Las Vegas Sun

May 3, 2024

Bumpy ride beneficial to Ebberts

LAUGHLIN -- Dale Ebberts needed a little help going into the second and final day of the 11th annual SCORE Laughlin Desert Challenge off-road race.

Ebberts, who started the day in third place in Class 1, got all the assistance he would need during the final 44 miles Sunday and captured both the overall and class titles before a crowd estimated at 10,000.

Ebberts trailed first-day Class 1 leader Brian Ickler by nearly three minutes after Saturday's 44-mile segment and was 39 seconds behind second-place Pat Dean of Las Vegas. Both Ickler (tire) and Dean (mechanical) stumbled early in Sunday's four-lap race, clearing the way for Ebberts to capture his third class title and second overall championship in Laughlin.

"It was absolutely crazy out there -- the pace you have to run to be competitive here at this race is just insane," Ebberts said of the 2005 SCORE season opener. "It was really a smooth race ... we just didn't know if we were going to be able to pull it off; it was going to take Ickler having some trouble to make up that amount of ground and it worked out for us.

"I think we just stayed consistent with the leaders ... and it was just a matter of staying at their pace and not breaking the car. I think the two guys in front of us had trouble. There were some guys behind us and we only had seconds on them and they were, at times, leading, but I think some of them had trouble, too. We pushed real hard the last lap to make sure we had the time we needed to win."

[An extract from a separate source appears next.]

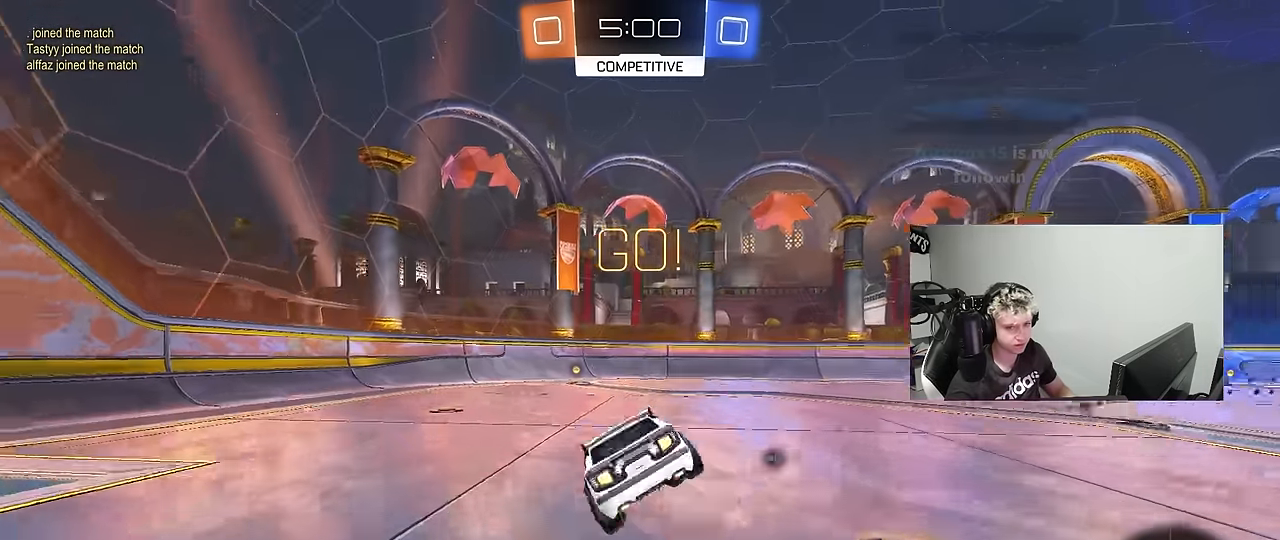
{"keys": ["a", "s", "shift"], "mouse": [], "mouse_move": "still", "events": [[17, "mouse_left", "up"], [17, "s", "down"], [17, "w", "up"], [67, "mouse_right", "up"], [400, "s", "up"], [500, "s", "down"]]}
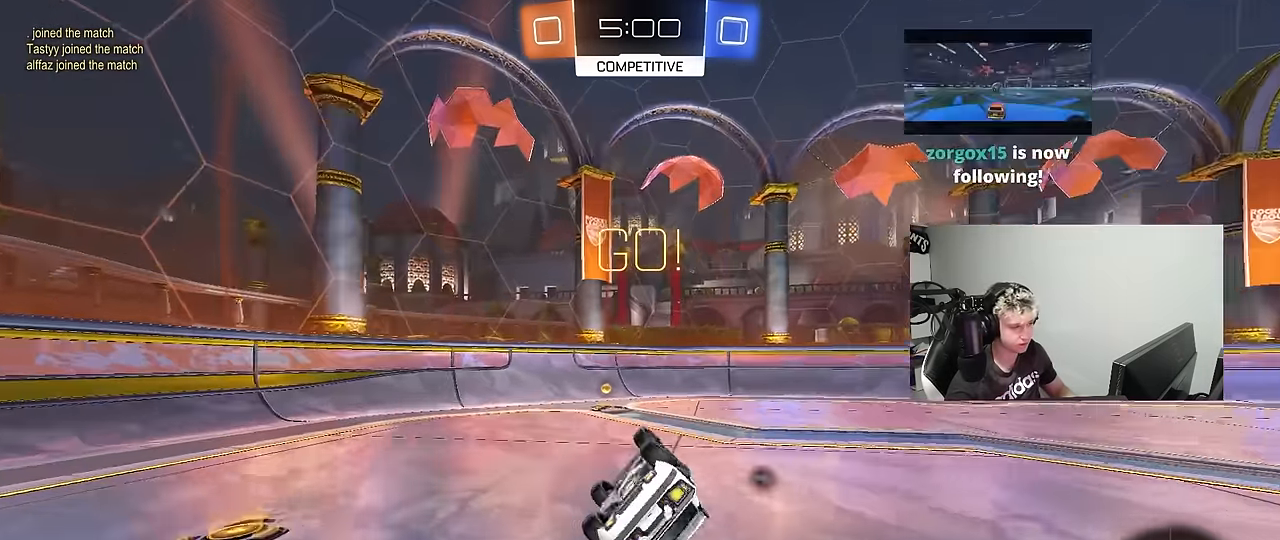
{"keys": ["d", "w"], "mouse": [], "mouse_move": "still", "events": [[234, "shift", "up"], [267, "space", "down"], [317, "a", "up"], [317, "s", "up"], [467, "d", "down"], [467, "space", "up"], [500, "w", "down"]]}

Ebberts, of Canyon Lake, Calif., completed the two-day race in an elapsed time of 1:34:41 and averaged 55.765 mph. Gary Weyhrich of Troutdale, Ore., took second in Class 1 and his brother, Mike, was third.

Ebberts said the key to winning Laughlin is adjusting to the ever-changing conditions on the 11-mile course.

"Day to day, the course is different," Ebberts said. "You pre-run on Friday and it's a fairly smooth course and then it just gets dug in and dug in -- it's amazing the holes that get developed and the rocks that get pulled out.

"The first time you get out there Saturday, it's quite a bit different from Friday and then by the time you race on Sunday, it's almost like two different courses. Whatever your setup was on Saturday is not necessarily going to work on Sunday. You almost run the same setup every race all year but we actually change it day to day here."

It was the third Laughlin victory -- second in Class 1 -- in the past six years for Ebberts, who also was this race's overall champion in 2003.

"The Baja 1000 is my favorite (race), but Laughlin is the most intense, thrilling thing you could ever do," Ebberts said. "That's what makes it so thrilling -- it's so hard. You do everything you can to the car and you try to think about the course and try to do everything mentally you can to just concentrate and make sure you're prepared and make sure the car's prepared.

"It's so rough and so abusive and you just never let off the gas because you can't give up those seconds here."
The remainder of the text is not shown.